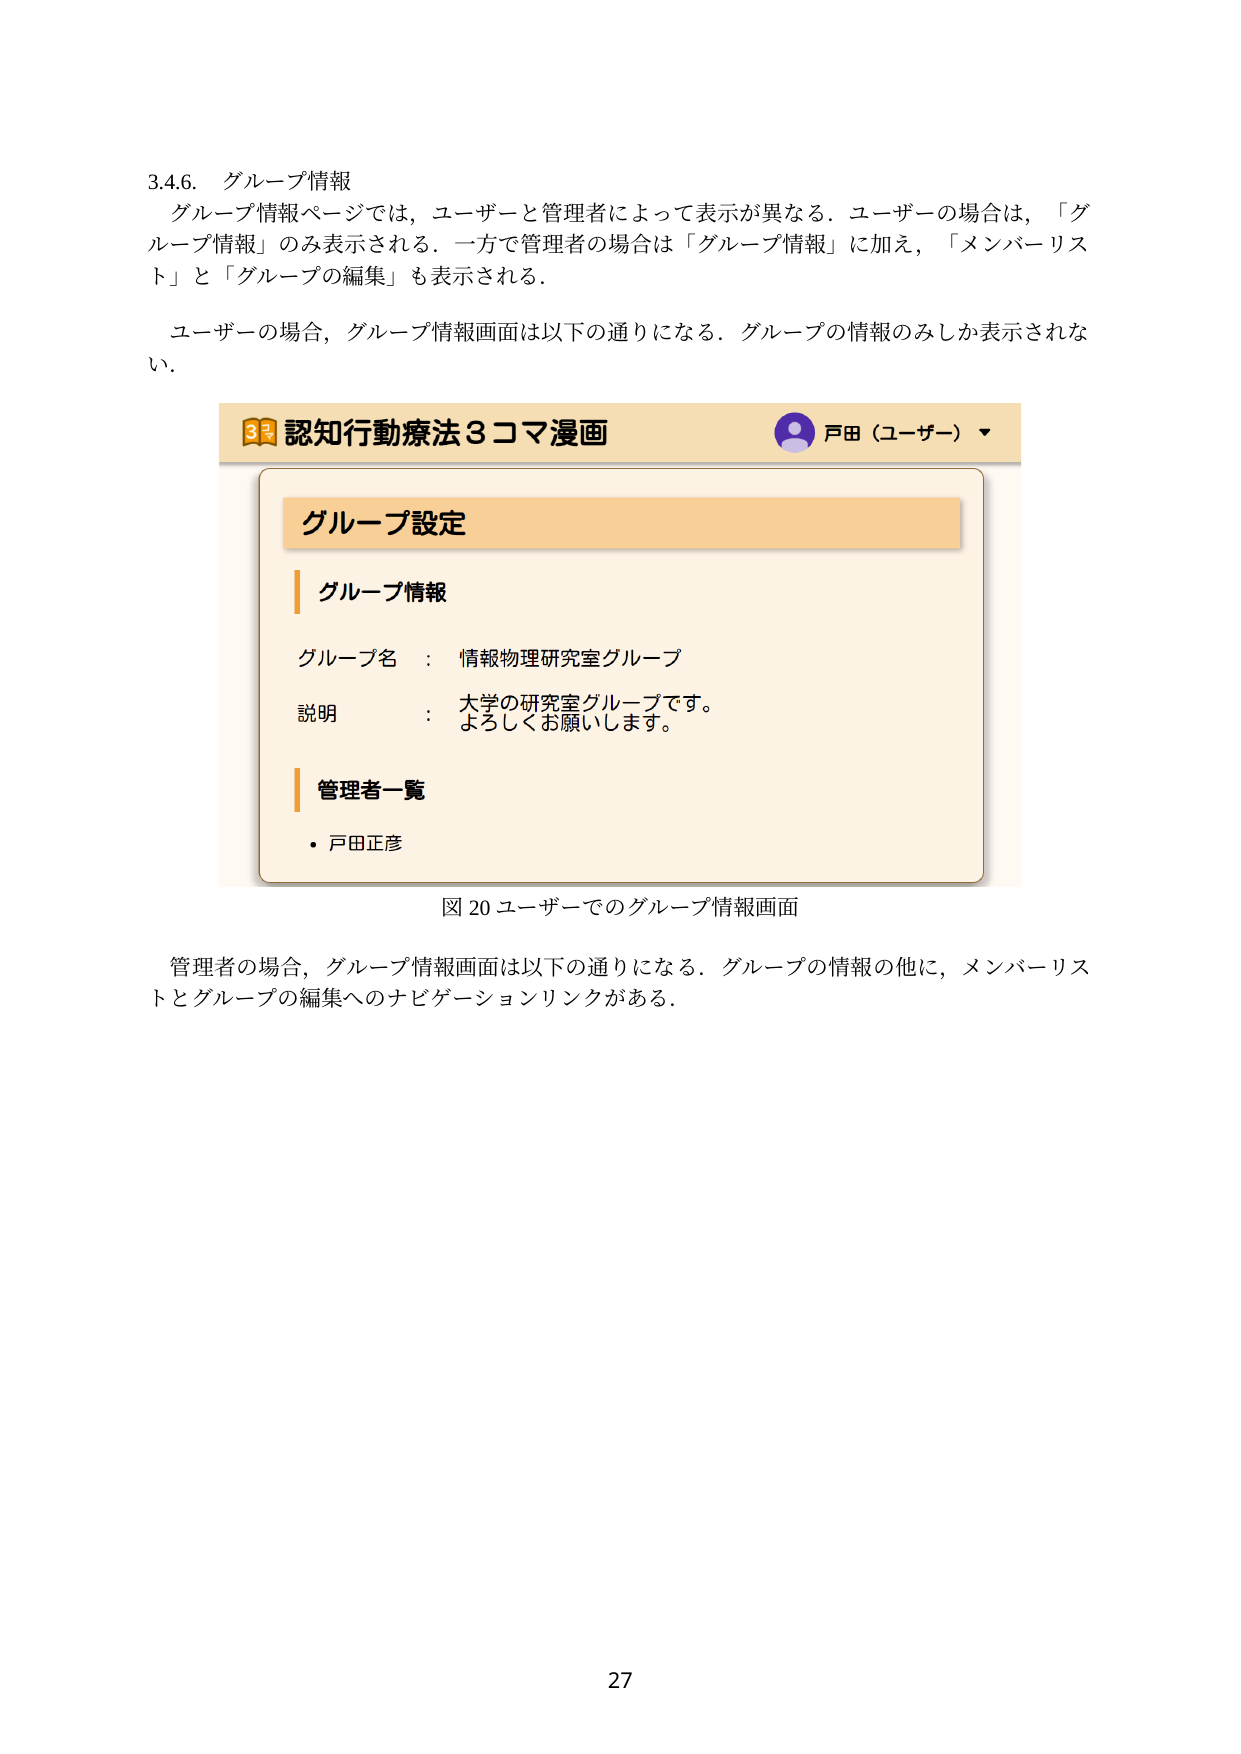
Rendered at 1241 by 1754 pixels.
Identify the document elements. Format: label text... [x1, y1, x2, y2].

picture [218, 403, 1022, 887]
text 図 20ユーザーでのグループ情報画面 [148, 887, 1092, 924]
text グループ情報ページでは，ユーザーと管理者によって表示が異なる．ユーザーの場合は，「グループ情報」のみ表示される．一方で管理者の場合は「グループ情報」に加え，「メンバーリスト」と「グループの編集」も表示される． [148, 196, 1092, 290]
text ユーザーの場合，グループ情報画面は以下の通りになる．グループの情報のみしか表示されない． [148, 316, 1092, 378]
list グループ情報 [148, 164, 1092, 196]
text 管理者の場合，グループ情報画面は以下の通りになる．グループの情報の他に，メンバーリストとグループの編集へのナビゲーションリンクがある． [148, 950, 1092, 1013]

☆ ☆ ☆ ☆ ☆ ☆ ☆

What you have to do — An exact copy of the lines from the one with "Identify the document" to the final line of the entries is all that the answer should hold.

Response area —
Identify the document elements. Format: label text... [x1, y1, x2, y2].

picture [218, 403, 1022, 887]
text 図 20ユーザーでのグループ情報画面 [148, 887, 1092, 924]
text グループ情報ページでは，ユーザーと管理者によって表示が異なる．ユーザーの場合は，「グループ情報」のみ表示される．一方で管理者の場合は「グループ情報」に加え，「メンバーリスト」と「グループの編集」も表示される． [148, 196, 1092, 290]
text ユーザーの場合，グループ情報画面は以下の通りになる．グループの情報のみしか表示されない． [148, 316, 1092, 378]
list グループ情報 [148, 164, 1092, 196]
text 管理者の場合，グループ情報画面は以下の通りになる．グループの情報の他に，メンバーリストとグループの編集へのナビゲーションリンクがある． [148, 950, 1092, 1013]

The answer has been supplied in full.